**PROBLEM DESCRIPTION**
Write out each line of the records that has "size" in it.

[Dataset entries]
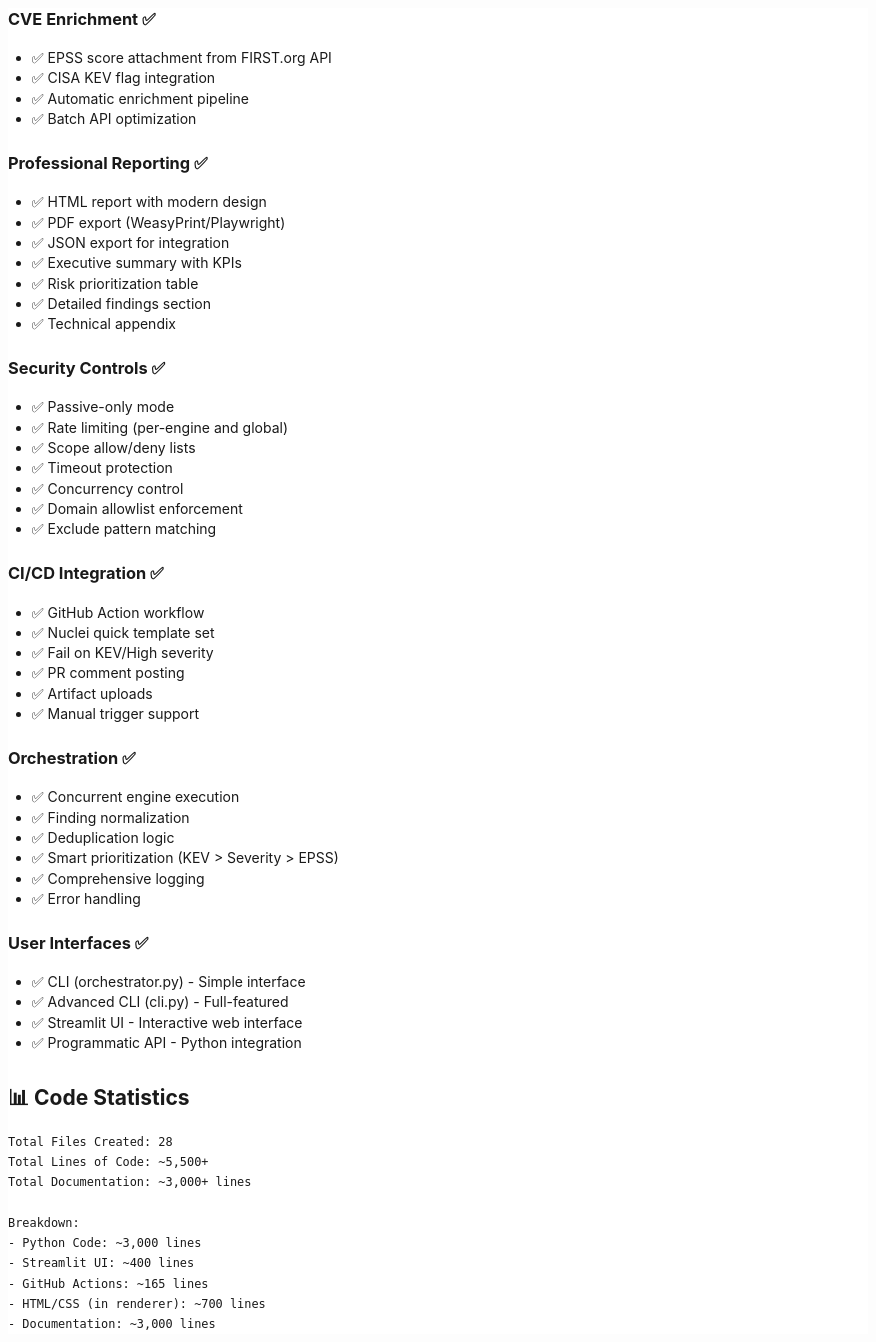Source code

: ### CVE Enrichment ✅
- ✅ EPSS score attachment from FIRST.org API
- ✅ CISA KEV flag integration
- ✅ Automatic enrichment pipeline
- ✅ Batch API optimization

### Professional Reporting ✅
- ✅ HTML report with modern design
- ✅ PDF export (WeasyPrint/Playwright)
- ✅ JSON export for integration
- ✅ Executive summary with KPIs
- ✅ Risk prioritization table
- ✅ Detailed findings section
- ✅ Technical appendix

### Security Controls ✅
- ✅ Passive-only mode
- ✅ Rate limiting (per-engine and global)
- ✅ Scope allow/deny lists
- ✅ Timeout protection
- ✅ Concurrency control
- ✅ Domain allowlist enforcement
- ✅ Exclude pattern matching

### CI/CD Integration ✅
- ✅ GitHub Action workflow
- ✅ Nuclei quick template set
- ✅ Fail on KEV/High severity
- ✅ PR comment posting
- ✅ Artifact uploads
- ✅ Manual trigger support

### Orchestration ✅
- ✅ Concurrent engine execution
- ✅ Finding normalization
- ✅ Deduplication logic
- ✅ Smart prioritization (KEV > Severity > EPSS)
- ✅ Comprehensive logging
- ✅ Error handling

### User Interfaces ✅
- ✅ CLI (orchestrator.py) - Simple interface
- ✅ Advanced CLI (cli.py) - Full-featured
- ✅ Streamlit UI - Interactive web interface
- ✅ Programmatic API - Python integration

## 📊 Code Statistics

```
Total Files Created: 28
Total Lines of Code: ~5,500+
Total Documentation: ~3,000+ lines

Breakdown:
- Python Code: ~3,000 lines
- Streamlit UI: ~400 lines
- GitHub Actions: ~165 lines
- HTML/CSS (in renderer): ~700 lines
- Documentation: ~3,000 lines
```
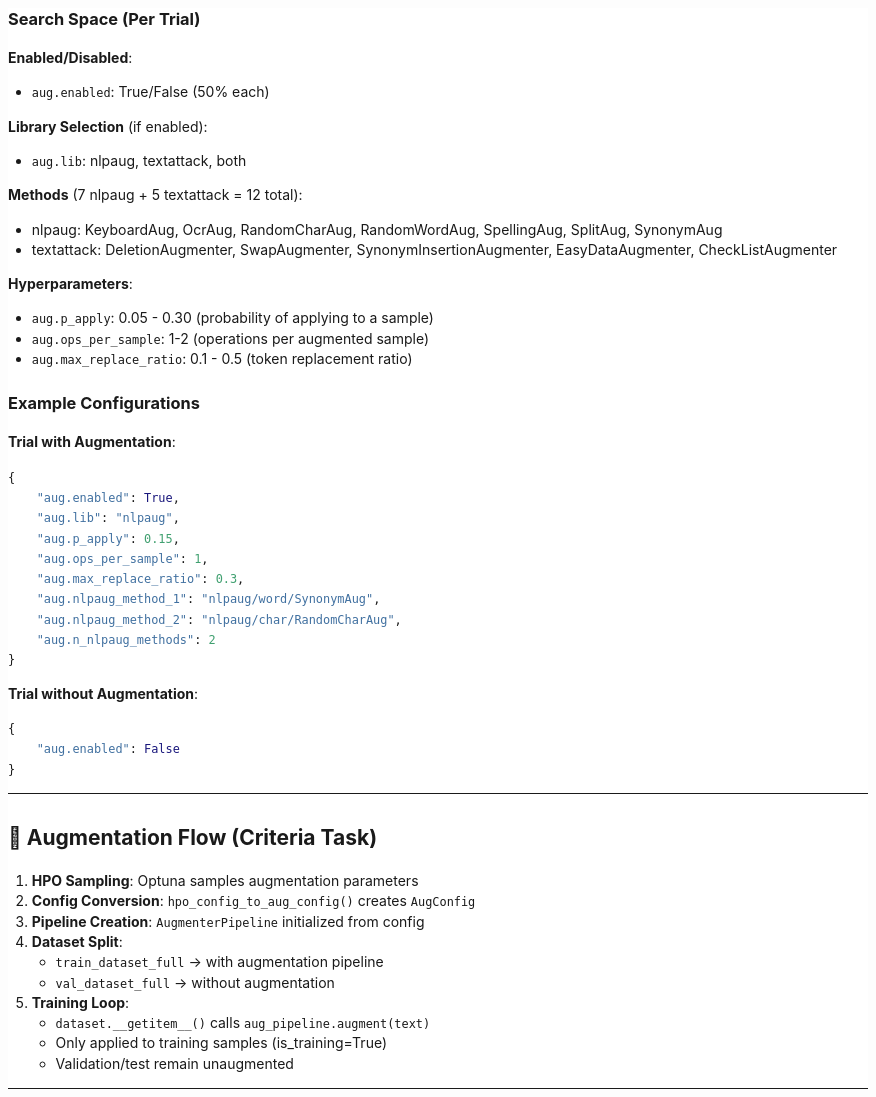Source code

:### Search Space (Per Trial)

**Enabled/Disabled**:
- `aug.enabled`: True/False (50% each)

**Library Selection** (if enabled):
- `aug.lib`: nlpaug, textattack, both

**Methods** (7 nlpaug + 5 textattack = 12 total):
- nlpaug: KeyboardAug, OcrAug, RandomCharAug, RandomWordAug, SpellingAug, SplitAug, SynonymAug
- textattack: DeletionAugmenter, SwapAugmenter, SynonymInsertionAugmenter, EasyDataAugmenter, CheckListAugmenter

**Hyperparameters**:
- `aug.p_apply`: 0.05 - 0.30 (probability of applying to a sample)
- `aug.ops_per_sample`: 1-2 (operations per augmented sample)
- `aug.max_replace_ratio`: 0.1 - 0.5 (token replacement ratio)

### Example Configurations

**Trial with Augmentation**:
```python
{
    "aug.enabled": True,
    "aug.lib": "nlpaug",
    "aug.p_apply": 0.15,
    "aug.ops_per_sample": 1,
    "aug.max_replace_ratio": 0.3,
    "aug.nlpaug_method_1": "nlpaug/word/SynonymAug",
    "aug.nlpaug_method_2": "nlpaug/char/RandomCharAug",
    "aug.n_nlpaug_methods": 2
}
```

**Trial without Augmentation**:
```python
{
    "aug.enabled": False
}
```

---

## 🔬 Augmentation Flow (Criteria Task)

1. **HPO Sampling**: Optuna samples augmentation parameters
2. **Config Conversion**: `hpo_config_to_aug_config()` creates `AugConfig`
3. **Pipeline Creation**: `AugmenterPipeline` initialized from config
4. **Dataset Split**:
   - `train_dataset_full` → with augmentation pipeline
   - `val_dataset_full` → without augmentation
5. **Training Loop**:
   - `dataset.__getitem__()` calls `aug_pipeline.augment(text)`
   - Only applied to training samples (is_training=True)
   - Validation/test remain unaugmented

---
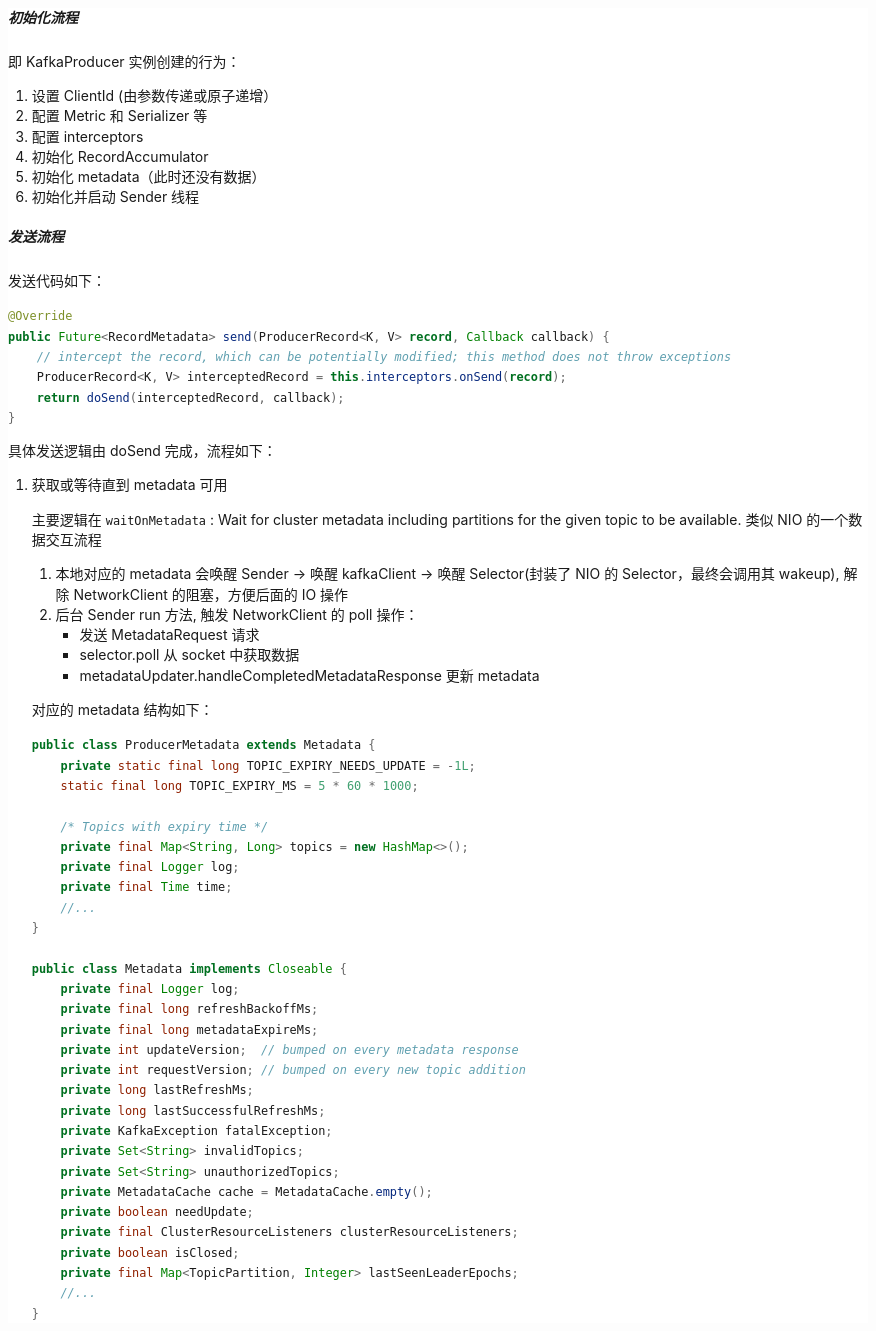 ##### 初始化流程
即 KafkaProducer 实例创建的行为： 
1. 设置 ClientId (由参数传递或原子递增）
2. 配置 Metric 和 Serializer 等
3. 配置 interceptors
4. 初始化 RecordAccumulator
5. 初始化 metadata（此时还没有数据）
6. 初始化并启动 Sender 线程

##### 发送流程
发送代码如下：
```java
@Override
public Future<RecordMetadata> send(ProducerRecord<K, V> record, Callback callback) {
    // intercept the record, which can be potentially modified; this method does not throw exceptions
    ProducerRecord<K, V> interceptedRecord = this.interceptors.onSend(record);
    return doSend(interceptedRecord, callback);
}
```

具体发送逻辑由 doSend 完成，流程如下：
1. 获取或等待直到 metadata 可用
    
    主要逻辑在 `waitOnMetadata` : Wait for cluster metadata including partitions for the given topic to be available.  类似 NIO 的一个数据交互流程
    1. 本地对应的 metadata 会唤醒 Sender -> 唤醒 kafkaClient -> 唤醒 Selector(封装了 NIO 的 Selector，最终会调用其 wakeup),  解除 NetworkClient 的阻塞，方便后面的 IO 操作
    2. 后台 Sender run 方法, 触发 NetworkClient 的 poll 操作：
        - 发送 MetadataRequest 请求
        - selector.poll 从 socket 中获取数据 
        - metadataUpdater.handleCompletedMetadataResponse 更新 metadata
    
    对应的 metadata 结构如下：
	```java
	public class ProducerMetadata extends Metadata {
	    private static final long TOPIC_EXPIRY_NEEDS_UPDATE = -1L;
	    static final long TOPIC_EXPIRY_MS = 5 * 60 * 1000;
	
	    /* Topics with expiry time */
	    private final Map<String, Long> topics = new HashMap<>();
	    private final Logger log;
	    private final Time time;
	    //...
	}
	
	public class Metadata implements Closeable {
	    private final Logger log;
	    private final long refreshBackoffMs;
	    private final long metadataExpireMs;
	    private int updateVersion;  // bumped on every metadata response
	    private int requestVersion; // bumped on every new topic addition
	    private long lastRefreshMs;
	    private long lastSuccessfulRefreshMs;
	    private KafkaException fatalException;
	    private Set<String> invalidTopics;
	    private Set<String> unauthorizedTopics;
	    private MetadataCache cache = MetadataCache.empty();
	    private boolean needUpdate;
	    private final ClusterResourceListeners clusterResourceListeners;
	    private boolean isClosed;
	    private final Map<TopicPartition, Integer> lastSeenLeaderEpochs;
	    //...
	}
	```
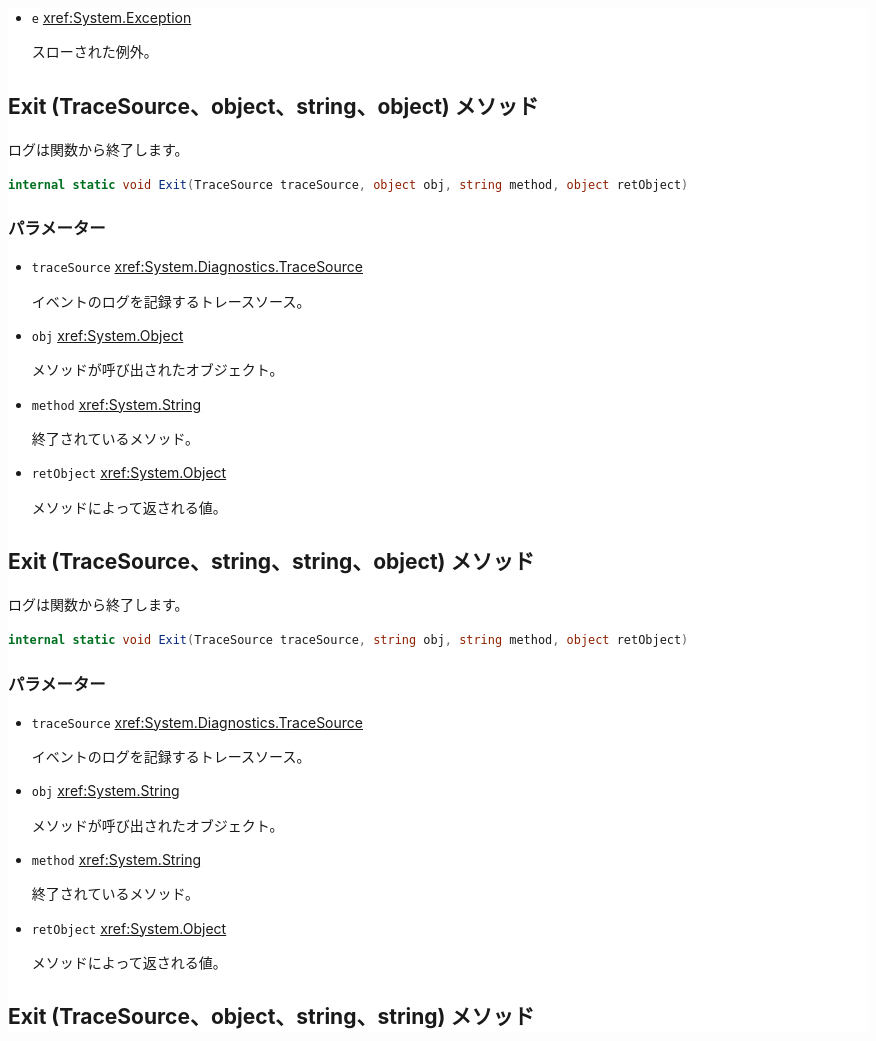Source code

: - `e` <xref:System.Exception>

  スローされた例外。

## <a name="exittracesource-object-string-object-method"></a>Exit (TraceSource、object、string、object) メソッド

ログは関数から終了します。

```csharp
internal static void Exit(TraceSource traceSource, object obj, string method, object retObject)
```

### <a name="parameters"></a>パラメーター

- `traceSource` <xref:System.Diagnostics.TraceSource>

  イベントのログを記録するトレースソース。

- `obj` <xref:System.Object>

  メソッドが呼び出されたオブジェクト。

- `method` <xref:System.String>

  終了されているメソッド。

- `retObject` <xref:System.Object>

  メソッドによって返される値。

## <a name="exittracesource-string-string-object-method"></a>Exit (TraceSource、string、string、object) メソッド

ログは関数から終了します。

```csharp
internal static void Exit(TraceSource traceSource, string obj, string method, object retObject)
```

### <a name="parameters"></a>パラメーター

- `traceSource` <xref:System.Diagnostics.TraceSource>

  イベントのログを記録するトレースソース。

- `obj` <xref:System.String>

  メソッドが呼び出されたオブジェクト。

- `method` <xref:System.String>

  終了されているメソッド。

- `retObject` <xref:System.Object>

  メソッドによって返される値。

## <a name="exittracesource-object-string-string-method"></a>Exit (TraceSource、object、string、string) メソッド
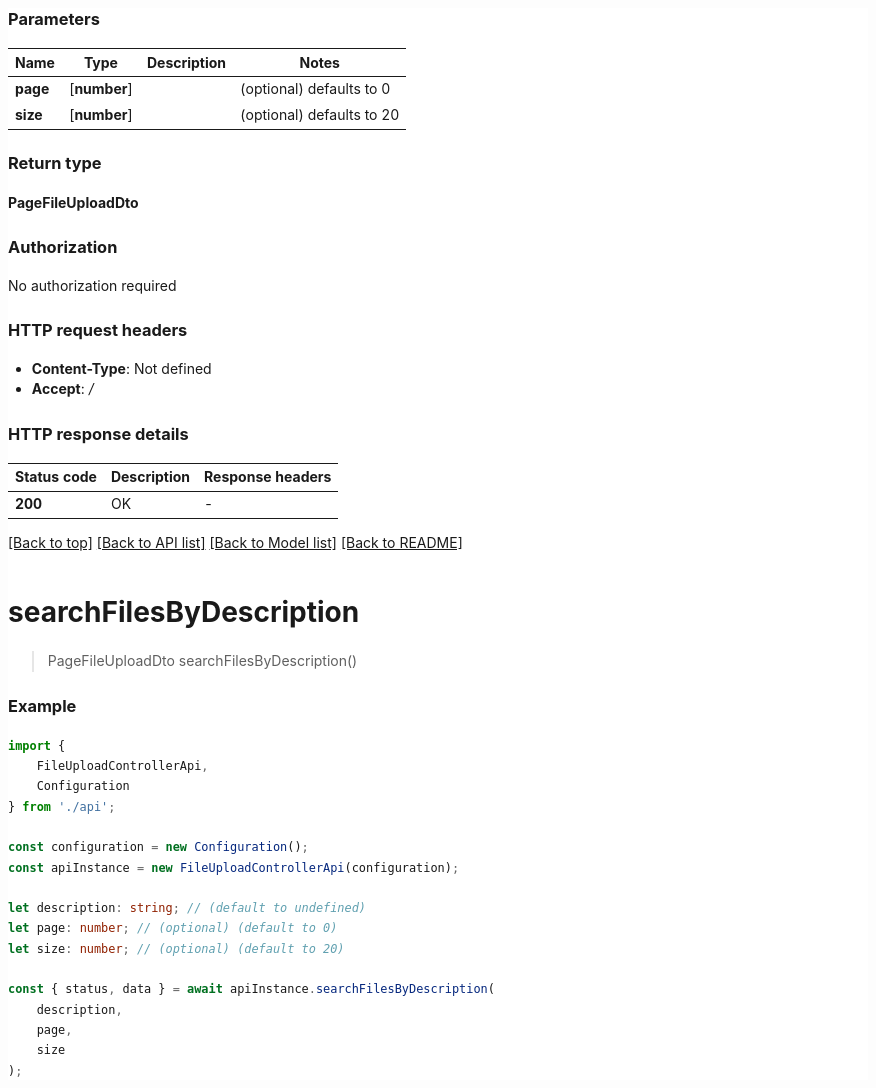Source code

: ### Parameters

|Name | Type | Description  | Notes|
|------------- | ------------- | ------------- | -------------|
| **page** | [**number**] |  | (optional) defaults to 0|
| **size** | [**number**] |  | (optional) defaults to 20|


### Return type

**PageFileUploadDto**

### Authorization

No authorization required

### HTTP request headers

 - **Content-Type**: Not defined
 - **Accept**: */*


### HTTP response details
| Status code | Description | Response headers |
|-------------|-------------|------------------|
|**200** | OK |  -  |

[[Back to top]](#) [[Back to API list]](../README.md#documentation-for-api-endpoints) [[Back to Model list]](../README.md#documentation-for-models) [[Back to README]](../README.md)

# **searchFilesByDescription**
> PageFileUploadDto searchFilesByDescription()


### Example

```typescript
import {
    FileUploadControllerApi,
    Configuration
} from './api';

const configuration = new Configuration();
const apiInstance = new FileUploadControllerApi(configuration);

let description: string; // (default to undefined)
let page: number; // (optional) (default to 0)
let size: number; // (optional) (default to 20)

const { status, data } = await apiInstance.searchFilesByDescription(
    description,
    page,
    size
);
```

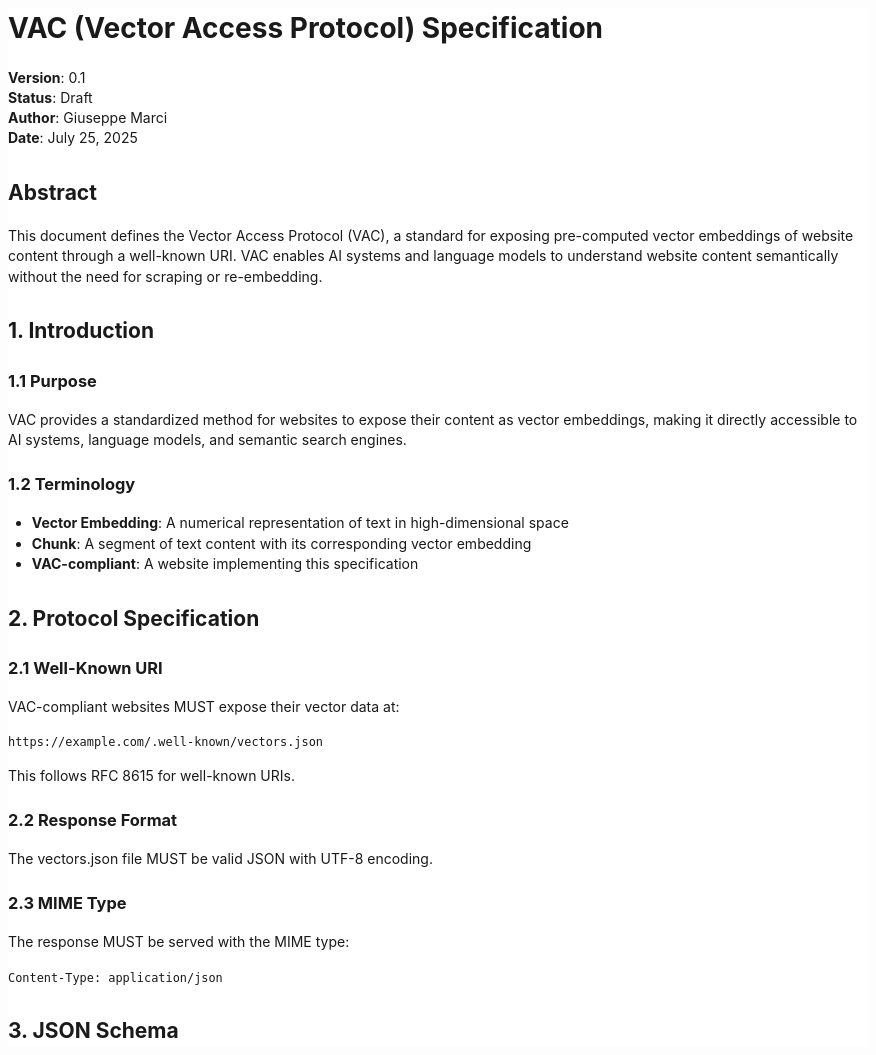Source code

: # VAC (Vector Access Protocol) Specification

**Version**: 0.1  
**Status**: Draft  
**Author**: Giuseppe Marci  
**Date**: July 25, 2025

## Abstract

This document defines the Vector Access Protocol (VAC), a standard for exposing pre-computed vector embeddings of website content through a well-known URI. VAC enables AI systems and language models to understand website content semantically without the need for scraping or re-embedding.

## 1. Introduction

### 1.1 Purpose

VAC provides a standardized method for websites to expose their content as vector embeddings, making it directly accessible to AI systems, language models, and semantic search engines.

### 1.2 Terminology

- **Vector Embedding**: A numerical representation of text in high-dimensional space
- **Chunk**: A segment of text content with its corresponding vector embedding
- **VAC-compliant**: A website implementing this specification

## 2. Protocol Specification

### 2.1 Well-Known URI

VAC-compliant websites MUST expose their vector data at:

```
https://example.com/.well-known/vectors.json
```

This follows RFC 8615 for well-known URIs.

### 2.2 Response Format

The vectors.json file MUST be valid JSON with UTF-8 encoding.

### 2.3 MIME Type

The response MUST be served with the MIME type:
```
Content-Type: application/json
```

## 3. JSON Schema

**EXERCISE SOLUTION**
| **size** | [**number**] |  | (optional) defaults to 20|
let size: number; // (optional) (default to 20)
    size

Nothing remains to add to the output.